PART 2: DESIGN AND CONSTRUCTION OF SLAB-ON-GROUND: APPLYING ACI 318

By Eamonn Ryan, derived from an ACI podcast

…continued from Part 1.

Understanding exposure categories and moisture levels

ACI 318 outlines several exposure categories (W, S, C) based on the presence of water and water-soluble sulfates, each with varying classes from dry (Class 0) to severe exposure (Classes 1, 2, 3). These classifications dictate the permissible moisture levels in contact with concrete slabs-on-ground. Effective waterproofing solutions become crucial when dealing with rising water tables or hydrostatic pressures, ensuring that moisture-sensitive concrete remains protected from detrimental effects.

Moisture transmission through concrete slabs involves a complex interplay of vapor movement from the ground upwards, potentially condensing beneath the slab due to dew point conditions. This transmission can introduce water-soluble sulfates to the slab’s surface, highlighting the need for effective vapor retarders. These materials slow down vapour transmission, reducing the likelihood of moisture ingress and subsequent damage to the concrete. Current standards suggest a permeance of 0.01 perms or less for materials to be classified as vapor barriers, underscoring their importance in moisture-sensitive applications.

Vapour retarders play a crucial role in impeding the transmission of moisture vapor through concrete slabs. By effectively slowing down vapor movement, they create a barrier that prevents moisture from reaching critical levels beneath the slab. As vapour reaches the underside of the retarder, it can condense into liquid due to dew point conditions. This condensation occurs beneath the retarder, maintaining a sulfate solution away from direct contact with the concrete slab.

A key consideration in concrete durability is managing sulphate exposure, particularly in soils where sulphates are water soluble. These compounds do not travel through vapour; they only pose a risk when dissolved in liquid water. Effective vapour retarders ensure that any sulphate-rich water beneath the slab remains isolated, thereby achieving a desirable sulphate exposure class, such as S0, as per ACI standards.

For decades, a common misconception suggested that placing concrete directly on vapour retarders could lead to curling or warping. Tarr dispels this myth based on extensive observations spanning two decades. Contrary to belief, concrete slabs placed on vapour retarders consistently exhibit less curling compared to those without.
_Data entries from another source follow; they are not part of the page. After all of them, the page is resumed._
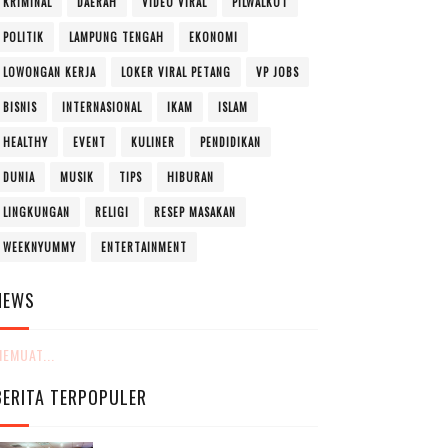
KRIMINAL
DAERAH
VIDEO VIRAL
PILWALKOT
POLITIK
LAMPUNG TENGAH
EKONOMI
LOWONGAN KERJA
LOKER VIRAL PETANG
VP JOBS
BISNIS
INTERNASIONAL
IKAM
ISLAM
HEALTHY
EVENT
KULINER
PENDIDIKAN
DUNIA
MUSIK
TIPS
HIBURAN
LINGKUNGAN
RELIGI
RESEP MASAKAN
WEEKNYUMMY
ENTERTAINMENT
NEWS
EMUAT...
BERITA TERPOPULER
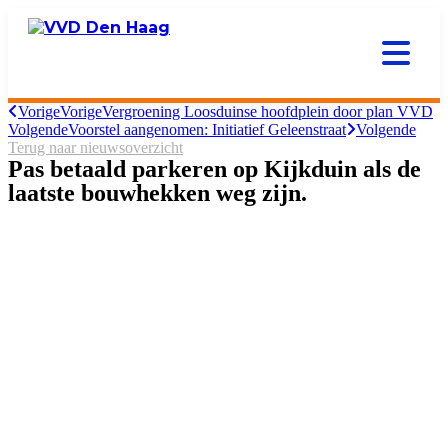
Vorige
Vorige
Vergroening Loosduinse hoofdplein door plan VVD
Volgende
Voorstel aangenomen: Initiatief Geleenstraat
Volgende
Terug naar nieuwsoverzicht
Pas betaald parkeren op Kijkduin als de
laatste bouwhekken weg zijn.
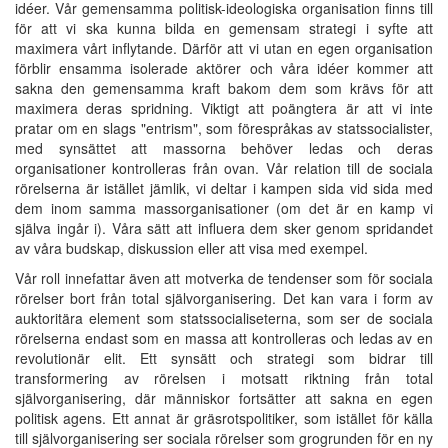
idéer. Vår gemensamma politisk-ideologiska organisation finns till
för att vi ska kunna bilda en gemensam strategi i syfte att
maximera vårt inflytande. Därför att vi utan en egen organisation
förblir ensamma isolerade aktörer och våra idéer kommer att
sakna den gemensamma kraft bakom dem som krävs för att
maximera deras spridning. Viktigt att poängtera är att vi inte
pratar om en slags "entrism", som förespråkas av statssocialister,
med synsättet att massorna behöver ledas och deras
organisationer kontrolleras från ovan. Vår relation till de sociala
rörelserna är istället jämlik, vi deltar i kampen sida vid sida med
dem inom samma massorganisationer (om det är en kamp vi
själva ingår i). Våra sätt att influera dem sker genom spridandet
av våra budskap, diskussion eller att visa med exempel.
Vår roll innefattar även att motverka de tendenser som för sociala
rörelser bort från total självorganisering. Det kan vara i form av
auktoritära element som statssocialiseterna, som ser de sociala
rörelserna endast som en massa att kontrolleras och ledas av en
revolutionär elit. Ett synsätt och strategi som bidrar till
transformering av rörelsen i motsatt riktning från total
självorganisering, där människor fortsätter att sakna en egen
politisk agens. Ett annat är gräsrotspolitiker, som istället för källa
till självorganisering ser sociala rörelser som grogrunden för en ny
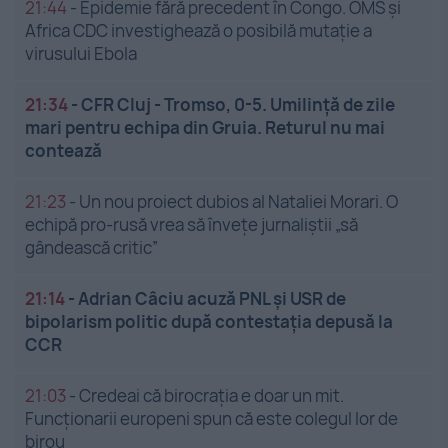
21:44
-
Epidemie fără precedent în Congo. OMS și
Africa CDC investighează o posibilă mutație a
virusului Ebola
21:34
-
CFR Cluj - Tromso, 0-5. Umilință de zile
mari pentru echipa din Gruia. Returul nu mai
contează
21:23
-
Un nou proiect dubios al Nataliei Morari. O
echipă pro-rusă vrea să înveţe jurnaliştii „să
gândească critic”
21:14
-
Adrian Câciu acuză PNL și USR de
bipolarism politic după contestația depusă la
CCR
21:03
-
Credeai că birocrația e doar un mit.
Funcționarii europeni spun că este colegul lor de
birou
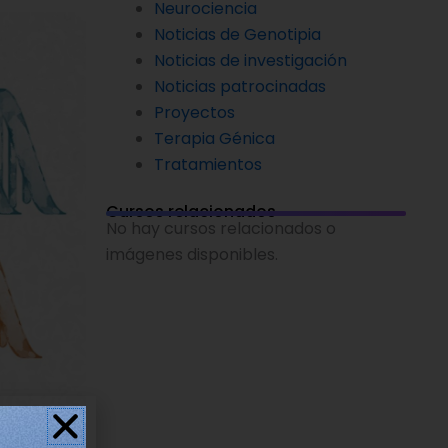
Neurociencia
Noticias de Genotipia
Noticias de investigación
Noticias patrocinadas
Proyectos
Terapia Génica
Tratamientos
Cursos relacionados
No hay cursos relacionados o
imágenes disponibles.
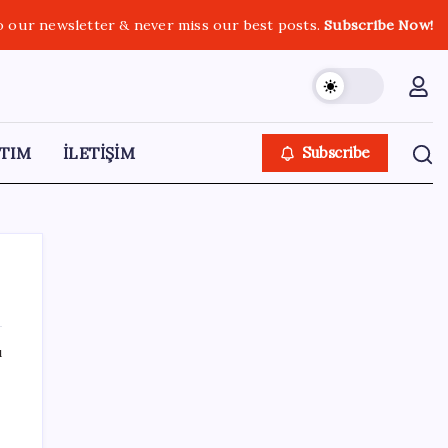
o our newsletter & never miss our best posts.
Subscribe Now!
TIM
İLETİŞİM
Subscribe
ı
SON YAZILAR
Etteki protein marulda üretildi!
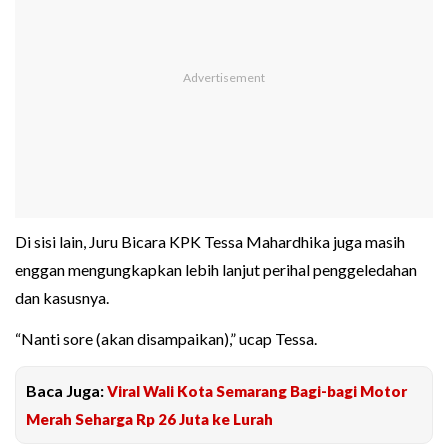
Di sisi lain, Juru Bicara KPK Tessa Mahardhika juga masih
enggan mengungkapkan lebih lanjut perihal penggeledahan
dan kasusnya.
“Nanti sore (akan disampaikan),” ucap Tessa.
Baca Juga:
Viral Wali Kota Semarang Bagi-bagi Motor
Merah Seharga Rp 26 Juta ke Lurah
This phenomenon occurs because vapour retarders prevent the bottom of the slab from constant rehydration and saturation. Without a vapour retarder, moisture from the ground continues to permeate upwards, maintaining the underside of the slab at high humidity levels.
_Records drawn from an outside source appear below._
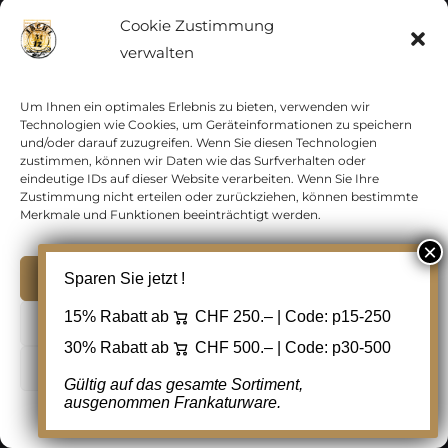
Abarten
,
Blocks
,
Briefe ab 1921
,
Briefe bis
Cookie Zustimmung
1921
,
Dienst
,
FDC
,
Flugpost
,
Ganzsachen
,
verwalten
ab 1945
,
bis 1945
,
Nachporto
,
Spezialitäten
,
Stempel
,
Zeppelin
Um Ihnen ein optimales Erlebnis zu bieten, verwenden wir
Technologien wie Cookies, um Geräteinformationen zu speichern
und/oder darauf zuzugreifen. Wenn Sie diesen Technologien
zustimmen, können wir Daten wie das Surfverhalten oder
eindeutige IDs auf dieser Website verarbeiten. Wenn Sie Ihre
NEU ERFASSTE PRODUKTE
Zustimmung nicht erteilen oder zurückziehen, können bestimmte
Merkmale und Funktionen beeinträchtigt werden.
Akzeptieren
Sparen Sie jetzt !
15% Rabatt ab
CHF 250.– | Code:
p15-250
Ablehnen
30% Rabatt ab
CHF 500.– | Code:
p30-500
Cookie Einstellungen
Gültig auf das gesamte Sortiment,
ausgenommen Frankaturware.
Cookie-Richtlinie
Datenschutz
Kontakt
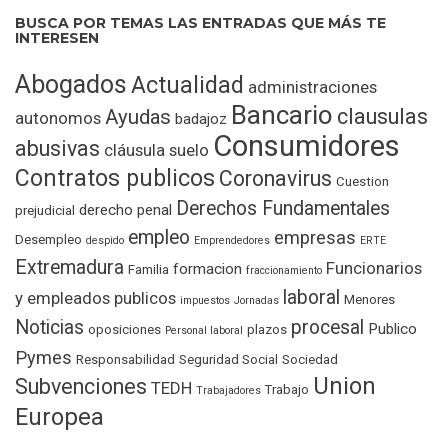
BUSCA POR TEMAS LAS ENTRADAS QUE MÁS TE
INTERESEN
Abogados
Actualidad
administraciones
Bancario
clausulas
Ayudas
autonomos
badajoz
Consumidores
abusivas
cláusula suelo
Contratos publicos
Coronavirus
Cuestion
Derechos Fundamentales
derecho penal
prejudicial
empleo
empresas
Desempleo
despido
Emprendedores
ERTE
Extremadura
Funcionarios
formacion
Familia
fraccionamiento
laboral
y empleados publicos
Menores
impuestos
Jornadas
Noticias
procesal
Publico
oposiciones
plazos
Personal laboral
Pymes
Responsabilidad
Seguridad Social
Sociedad
Union
Subvenciones
TEDH
Trabajo
Trabajadores
Europea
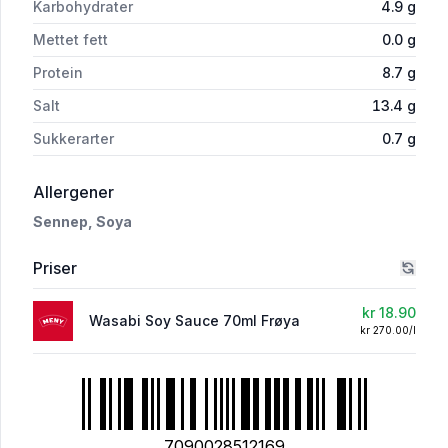
Karbohydrater
4.9
g
Mettet fett
0.0
g
Protein
8.7
g
Salt
13.4
g
Sukkerarter
0.7
g
i 'Wasabi Soy Sauce 70ml Frøya'
Allergener
Sennep,
Soya
Priser
kr 18.90
Wasabi Soy Sauce 70ml Frøya
kr 270.00/l
7090028512169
The primary benefit of using vapour retarders lies in stabilising moisture differentials within concrete slabs. By allowing the underside of the slab to remain drier, vapor retarders minimise the differential moisture content between the top and bottom surfaces. This reduction in moisture differential directly correlates with reduced curling and warping tendencies in concrete slabs, particularly crucial in industrial and commercial applications.
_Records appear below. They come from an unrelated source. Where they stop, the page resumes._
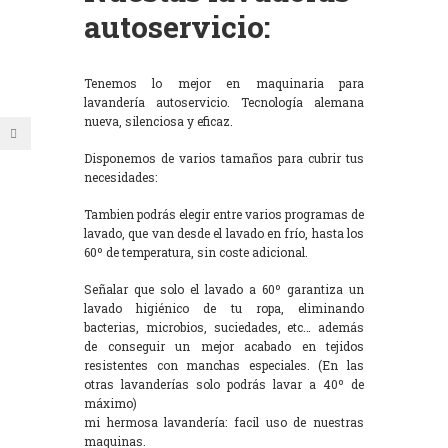
autoservicio:
Tenemos lo mejor en maquinaria para
lavandería autoservicio. Tecnología alemana
nueva, silenciosa y eficaz.
Disponemos de varios tamaños para cubrir tus
necesidades:
Tambien podrás elegir entre varios programas de
lavado, que van desde el lavado en frío, hasta los
60º de temperatura, sin coste adicional.
Señalar que solo el lavado a 60º garantiza un
lavado higiénico de tu ropa, eliminando
bacterias, microbios, suciedades, etc… además
de conseguir un mejor acabado en tejidos
resistentes con manchas especiales. (En las
otras lavanderías solo podrás lavar a 40º de
máximo)
mi hermosa lavandería: facil uso de nuestras
maquinas.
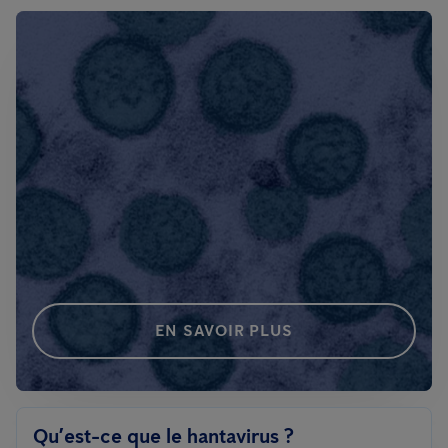
EN SAVOIR PLUS
Qu’est-ce que le hantavirus ?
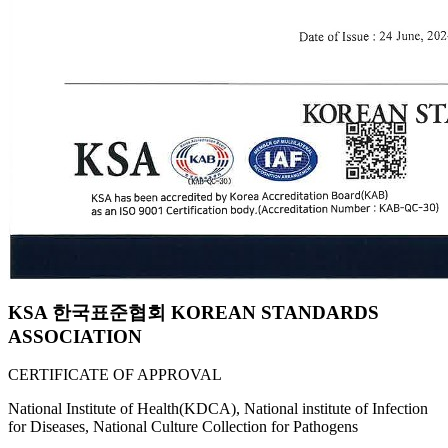
KSA 한국표준협회 KOREAN STANDARDS
ASSOCIATION
CERTIFICATE OF APPROVAL
National Institute of Health(KDCA), National institute of Infection
for Diseases, National Culture Collection for Pathogens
Recommendations and conclusion

Tarr concludes with a strong recommendation for incorporating vapour retarders in industrial floors, warehouse settings, and office environments. These applications benefit significantly from the controlled moisture environment provided by vapour retarders, ensuring long-term durability and performance of concrete slabs.

In essence, vapour retarders are indispensable tools in modern concrete construction, safeguarding against moisture-related issues and enhancing the overall longevity of concrete structures. These insights underscore the importance of informed construction practices and adherence to ACI guidelines for achieving resilient, high-performance concrete slabs.